Join Nearby Variants
The Join Nearby Variants tool merges variants that are more than one nucleotide apart and within three nucleotides of each other into larger microhaplotypes. Because the tool merges variants regardless of their zygosity and frequency, it is most suited for use on isolates from monoploid organisms, such as most viruses and bacteria.
Merging variants allows amino acid changes to be more precisely determined by the Amino Acid Changes tool.
To run the tool, go to
Toolbox | Microbial Genomics Module () | Drug Resistance Analysis () | Join Nearby Variants ()
The tool takes a variant track as input.
The following parameters are available (figure 12.10):
Figure 12.10: Join Nearby Variants parameter settings.
- Sequence track. The genome against which the variants were called. This is needed to fill in spaces between variants being called with reference nucleotides.
- Align MNVs to codons. When checked, MNVs are split into smaller MNVs and SNVs at codon boundaries. If a variant overlaps multiple CDS regions that have different reading frames, then the variant will be split in multiple ways: one for each reading frame.
- CDS track. The CDS track is required to determine codon boundaries when aligning MNVs to codons.

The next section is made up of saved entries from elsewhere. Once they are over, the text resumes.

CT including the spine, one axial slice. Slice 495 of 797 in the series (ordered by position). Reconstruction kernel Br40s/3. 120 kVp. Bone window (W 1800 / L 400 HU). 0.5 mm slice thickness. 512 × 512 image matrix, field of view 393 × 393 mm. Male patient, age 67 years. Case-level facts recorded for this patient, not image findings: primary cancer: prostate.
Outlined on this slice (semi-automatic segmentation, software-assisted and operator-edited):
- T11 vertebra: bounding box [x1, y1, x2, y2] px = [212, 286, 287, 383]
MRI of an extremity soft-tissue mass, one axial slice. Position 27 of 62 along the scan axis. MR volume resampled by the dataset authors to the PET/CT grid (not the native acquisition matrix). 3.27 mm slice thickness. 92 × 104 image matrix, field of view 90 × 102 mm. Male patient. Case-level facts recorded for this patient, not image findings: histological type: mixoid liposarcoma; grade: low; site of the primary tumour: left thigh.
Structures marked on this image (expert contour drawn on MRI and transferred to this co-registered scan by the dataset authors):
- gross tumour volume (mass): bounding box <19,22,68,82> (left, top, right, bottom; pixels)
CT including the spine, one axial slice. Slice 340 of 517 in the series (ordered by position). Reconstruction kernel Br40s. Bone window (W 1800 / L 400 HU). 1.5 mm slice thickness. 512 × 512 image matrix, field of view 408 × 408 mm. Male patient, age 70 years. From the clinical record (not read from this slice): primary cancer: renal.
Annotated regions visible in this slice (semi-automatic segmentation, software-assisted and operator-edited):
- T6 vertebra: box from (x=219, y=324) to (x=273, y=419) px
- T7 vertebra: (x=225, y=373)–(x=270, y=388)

Note: The Codon alignment option is primarily intended for matching variants against variant databases from outside the CLC Genomics Workbench. Databases of known variants (such as the WHO drug resistance variant database, Reference Data Elements), can have variants given as amino acid substitutions i.e., given in triplets/codon MNVs as opposed to larger substitutions, like when called within the CLC Workbench. These longer variants must be split on codon boundaries in order to accurately match the database when using Filter against Known Variants or Annotate from Known Variants.
Detailed behavior
- Reference variants are removed from the output track.

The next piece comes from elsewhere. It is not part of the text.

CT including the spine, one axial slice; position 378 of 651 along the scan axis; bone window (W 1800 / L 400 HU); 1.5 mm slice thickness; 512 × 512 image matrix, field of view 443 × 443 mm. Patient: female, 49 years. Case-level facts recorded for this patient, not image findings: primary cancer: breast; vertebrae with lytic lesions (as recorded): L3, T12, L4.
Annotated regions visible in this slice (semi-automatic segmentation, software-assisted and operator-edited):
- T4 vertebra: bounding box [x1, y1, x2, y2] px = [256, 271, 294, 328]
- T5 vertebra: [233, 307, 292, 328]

- Overlapping variants are never merged with a nearby variant, because it is unclear which of the overlapping variants should be merged with the nearby variant.
- Variants that are adjacent are never merged. If adjacent variants were actually one longer variant, they would have been called as such by the variant detection tools (https://resources.qiagenbioinformatics.com/manuals/clcgenomicsworkbench/current/index.php?manual=Variant_Detection_tools.html). Adjacent variants mean that the variants were not present on the same reads and thus should not be inferred to be a single variant.
- When variants are merged, the count, coverage etc. are the minimum of the observed values in the variants being merged. The frequency of the resulting variant is the minimum count divided by the minimum coverage. The zygosity of the resulting variant is unknown if any of the variants being merged have unknown zygosity, heterozygous if any of the variants being merged are heterozygous, and otherwise homozygous.
- The first variant in a group to be merged may be right-shifted to permit merging to occur. For example, if the reference is "ACGTACACACG" and the sample has "ACGTACACT", then there are three ways in which "AC" may be deleted. The tool right-shifts the deletion such that it is closest to the G -> T. The final variant called is then a replacement "ACG -> T".
- Variants will not be merged when they are on different sides of the origin of a circular chromosome, different sides of a splice junction, or either side of a ribosomal slippage (i.e. in a region where the CDS annotation overlaps itself by one or two nucleotides).